The resultant changes in management were substantial. Thirty percent of the patients initially slated for PCI were reallocated to OMT alone because no ischemic lesions were present. Twelve percent of patients assigned to OMT-only got reassigned to coronary revascularization. Moreover, in 18% of the PCI group, FFR-CT data led to a change in the vessel or vessels targeted for intervention.

“What particularly impressed me were two of those figures: that one-third of PCI patients are redirected to medical therapy, and – even more impressive to me – is the 18% of PCI patients who had a change in their target vessel. That’s a problem we often have in patients with multivessel disease and intermediate lesions: Sometimes we think, for example, the target is the LAD when in fact it’s another vessel,” commented Dr. Jean Fajadet, codirector of the interventional cardiovascular group at the Clinique Pasteur in Toulouse, France.

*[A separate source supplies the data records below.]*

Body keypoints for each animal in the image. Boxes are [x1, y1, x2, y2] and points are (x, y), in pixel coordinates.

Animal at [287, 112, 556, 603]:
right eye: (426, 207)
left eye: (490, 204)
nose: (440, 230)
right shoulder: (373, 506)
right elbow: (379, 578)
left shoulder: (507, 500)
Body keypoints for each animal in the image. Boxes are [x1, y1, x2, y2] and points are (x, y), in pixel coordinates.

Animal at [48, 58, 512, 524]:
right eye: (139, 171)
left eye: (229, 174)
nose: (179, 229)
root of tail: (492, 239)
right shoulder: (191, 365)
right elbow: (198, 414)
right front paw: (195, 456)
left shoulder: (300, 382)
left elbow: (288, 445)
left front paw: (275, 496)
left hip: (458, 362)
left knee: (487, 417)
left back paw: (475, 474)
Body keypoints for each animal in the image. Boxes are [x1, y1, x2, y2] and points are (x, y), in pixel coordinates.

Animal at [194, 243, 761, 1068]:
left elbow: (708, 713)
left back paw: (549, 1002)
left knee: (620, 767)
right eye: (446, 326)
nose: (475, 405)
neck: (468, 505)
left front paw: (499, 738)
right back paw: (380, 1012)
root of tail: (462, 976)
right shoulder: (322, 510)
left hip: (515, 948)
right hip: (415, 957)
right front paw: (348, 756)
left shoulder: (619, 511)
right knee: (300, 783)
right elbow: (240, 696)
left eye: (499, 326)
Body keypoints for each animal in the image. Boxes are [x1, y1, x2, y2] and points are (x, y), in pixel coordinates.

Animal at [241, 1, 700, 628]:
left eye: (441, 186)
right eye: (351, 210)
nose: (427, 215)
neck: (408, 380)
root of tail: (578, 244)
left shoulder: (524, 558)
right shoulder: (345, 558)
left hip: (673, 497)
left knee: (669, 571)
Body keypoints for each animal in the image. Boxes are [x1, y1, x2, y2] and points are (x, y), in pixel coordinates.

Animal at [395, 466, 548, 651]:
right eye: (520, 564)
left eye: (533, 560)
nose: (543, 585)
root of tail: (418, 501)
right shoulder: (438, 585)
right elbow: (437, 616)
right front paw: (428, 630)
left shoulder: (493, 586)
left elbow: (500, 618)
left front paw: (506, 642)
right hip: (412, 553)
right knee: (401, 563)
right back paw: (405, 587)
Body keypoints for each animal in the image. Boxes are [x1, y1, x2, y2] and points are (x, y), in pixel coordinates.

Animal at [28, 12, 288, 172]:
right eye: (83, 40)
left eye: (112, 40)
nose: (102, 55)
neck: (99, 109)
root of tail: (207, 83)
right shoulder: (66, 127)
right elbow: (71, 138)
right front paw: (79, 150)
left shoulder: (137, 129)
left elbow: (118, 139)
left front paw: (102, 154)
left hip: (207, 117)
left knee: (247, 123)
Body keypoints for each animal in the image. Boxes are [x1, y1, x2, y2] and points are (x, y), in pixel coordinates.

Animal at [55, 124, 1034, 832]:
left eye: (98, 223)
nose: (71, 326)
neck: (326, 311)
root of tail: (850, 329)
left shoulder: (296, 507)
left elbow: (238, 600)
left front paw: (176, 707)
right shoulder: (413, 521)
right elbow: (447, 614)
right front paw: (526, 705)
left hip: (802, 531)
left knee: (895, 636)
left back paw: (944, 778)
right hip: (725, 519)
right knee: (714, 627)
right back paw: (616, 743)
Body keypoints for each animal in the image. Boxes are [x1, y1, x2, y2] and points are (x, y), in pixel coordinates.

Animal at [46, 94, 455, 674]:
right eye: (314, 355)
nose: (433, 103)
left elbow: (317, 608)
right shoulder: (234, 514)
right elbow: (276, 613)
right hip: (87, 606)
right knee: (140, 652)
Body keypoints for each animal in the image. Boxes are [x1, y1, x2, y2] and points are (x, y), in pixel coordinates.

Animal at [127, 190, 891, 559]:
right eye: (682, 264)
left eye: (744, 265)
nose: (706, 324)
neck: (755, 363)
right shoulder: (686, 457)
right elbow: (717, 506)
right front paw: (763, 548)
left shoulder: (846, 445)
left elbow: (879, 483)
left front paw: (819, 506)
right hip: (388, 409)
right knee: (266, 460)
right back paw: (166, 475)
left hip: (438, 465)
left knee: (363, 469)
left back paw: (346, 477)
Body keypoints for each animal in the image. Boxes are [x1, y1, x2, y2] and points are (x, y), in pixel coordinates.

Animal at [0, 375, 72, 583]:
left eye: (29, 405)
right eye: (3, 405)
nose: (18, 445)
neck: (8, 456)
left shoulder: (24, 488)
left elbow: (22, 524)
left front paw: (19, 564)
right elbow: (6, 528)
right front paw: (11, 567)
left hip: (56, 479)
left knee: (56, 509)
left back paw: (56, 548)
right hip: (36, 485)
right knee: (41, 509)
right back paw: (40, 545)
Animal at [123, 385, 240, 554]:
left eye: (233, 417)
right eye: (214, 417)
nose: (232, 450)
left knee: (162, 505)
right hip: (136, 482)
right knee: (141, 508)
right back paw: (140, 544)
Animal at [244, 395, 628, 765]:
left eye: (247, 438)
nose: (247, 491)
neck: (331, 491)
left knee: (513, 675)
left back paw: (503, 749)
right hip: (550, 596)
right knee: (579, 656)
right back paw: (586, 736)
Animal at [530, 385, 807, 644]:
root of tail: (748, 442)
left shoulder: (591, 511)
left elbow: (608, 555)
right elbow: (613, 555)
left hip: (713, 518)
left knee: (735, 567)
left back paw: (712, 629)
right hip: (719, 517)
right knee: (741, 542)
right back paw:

Dr. Curzen said the exciting thing about FFR-CT is that it could provide in one fell swoop a standardized way of obtaining both the anatomic and physiologic data necessary for informed clinical decision making, and without exposing patients needlessly to the risks of contrast and radiation exposure entailed in invasive coronary angiography.

“When we assess people with stable angina, if you have a room full of invasive cardiologists, we all do it differently at the moment. It’s crazy. A lot of us will do noninvasive tests like stress echo or MRI or some kind of exercise test, and then refer them for an invasive angiogram where we’ll also do an FFR. Some people will go straight for an angiogram. It’s a real mess. The thing I love about FFR-CT is it would be so slick for patients and their families: You see them in a chest pain clinic or your office and you put them in for this test. They don’t have to waste their time coming back several times for different tests. It’s a really beautiful concept,” Dr. Curzen continued.

Right now the turnaround time on FFR-CT is about 12 hours. The dataset has to be sent off to a supercomputer for a complex modeling analysis before the results come back.

“Of course, if this ever becomes clinically proven, I’m sure the turnaround time would become very quick,” according to the cardiologist.

A cost-effectiveness analysis of FFR-CT versus current standard care is ongoing and the results aren’t yet available. However, Dr. Curzen observed, “The cost to the patient is a very important issue: Who would want to have this done invasively if you have a test that proves you don’t need to have an invasive procedure?”